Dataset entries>
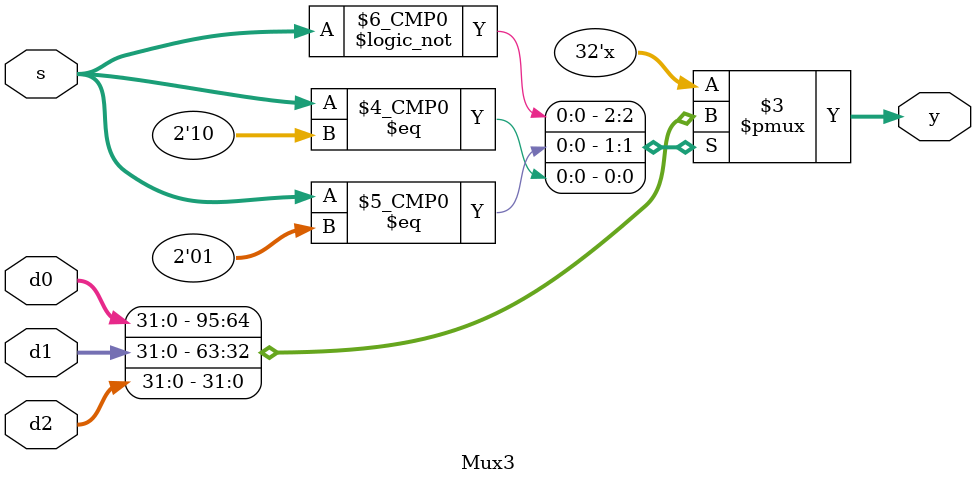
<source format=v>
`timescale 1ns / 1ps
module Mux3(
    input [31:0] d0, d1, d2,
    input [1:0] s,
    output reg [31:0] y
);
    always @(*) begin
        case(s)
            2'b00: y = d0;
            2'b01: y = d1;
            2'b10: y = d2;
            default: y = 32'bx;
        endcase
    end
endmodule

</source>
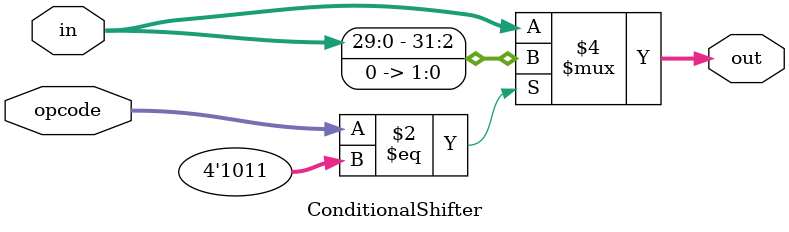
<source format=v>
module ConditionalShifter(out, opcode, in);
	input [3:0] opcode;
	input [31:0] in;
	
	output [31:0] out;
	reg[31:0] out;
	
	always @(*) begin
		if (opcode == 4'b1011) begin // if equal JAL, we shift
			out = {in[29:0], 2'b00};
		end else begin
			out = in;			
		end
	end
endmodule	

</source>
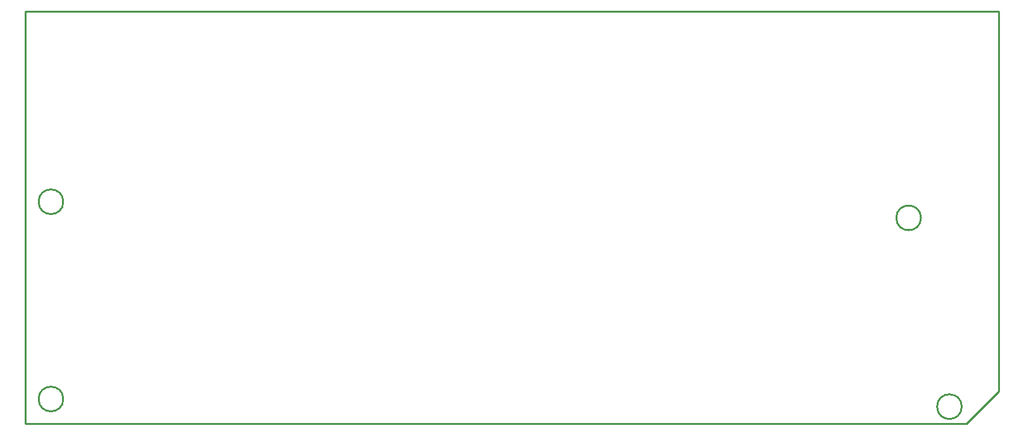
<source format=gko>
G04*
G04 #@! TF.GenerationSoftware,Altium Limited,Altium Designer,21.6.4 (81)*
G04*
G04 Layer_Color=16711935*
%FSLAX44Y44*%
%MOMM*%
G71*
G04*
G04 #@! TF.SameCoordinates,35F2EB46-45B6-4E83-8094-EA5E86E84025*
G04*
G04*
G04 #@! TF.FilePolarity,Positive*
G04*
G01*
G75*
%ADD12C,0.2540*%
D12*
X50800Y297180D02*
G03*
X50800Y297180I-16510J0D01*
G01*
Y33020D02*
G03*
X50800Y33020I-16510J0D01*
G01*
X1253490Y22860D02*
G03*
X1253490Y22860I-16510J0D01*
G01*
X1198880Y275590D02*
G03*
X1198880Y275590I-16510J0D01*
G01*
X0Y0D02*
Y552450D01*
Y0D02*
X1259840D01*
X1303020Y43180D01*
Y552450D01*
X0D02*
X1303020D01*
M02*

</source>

Task objective> Transcribe the records above exactly, skipping pictures.

Response area>
<source format=v>
`timescale 1ns / 1ps
module Mux3(
    input [31:0] d0, d1, d2,
    input [1:0] s,
    output reg [31:0] y
);
    always @(*) begin
        case(s)
            2'b00: y = d0;
            2'b01: y = d1;
            2'b10: y = d2;
            default: y = 32'bx;
        endcase
    end
endmodule

</source>
<source format=v>
module ConditionalShifter(out, opcode, in);
	input [3:0] opcode;
	input [31:0] in;
	
	output [31:0] out;
	reg[31:0] out;
	
	always @(*) begin
		if (opcode == 4'b1011) begin // if equal JAL, we shift
			out = {in[29:0], 2'b00};
		end else begin
			out = in;			
		end
	end
endmodule	

</source>
<source format=gko>
G04*
G04 #@! TF.GenerationSoftware,Altium Limited,Altium Designer,21.6.4 (81)*
G04*
G04 Layer_Color=16711935*
%FSLAX44Y44*%
%MOMM*%
G71*
G04*
G04 #@! TF.SameCoordinates,35F2EB46-45B6-4E83-8094-EA5E86E84025*
G04*
G04*
G04 #@! TF.FilePolarity,Positive*
G04*
G01*
G75*
%ADD12C,0.2540*%
D12*
X50800Y297180D02*
G03*
X50800Y297180I-16510J0D01*
G01*
Y33020D02*
G03*
X50800Y33020I-16510J0D01*
G01*
X1253490Y22860D02*
G03*
X1253490Y22860I-16510J0D01*
G01*
X1198880Y275590D02*
G03*
X1198880Y275590I-16510J0D01*
G01*
X0Y0D02*
Y552450D01*
Y0D02*
X1259840D01*
X1303020Y43180D01*
Y552450D01*
X0D02*
X1303020D01*
M02*

</source>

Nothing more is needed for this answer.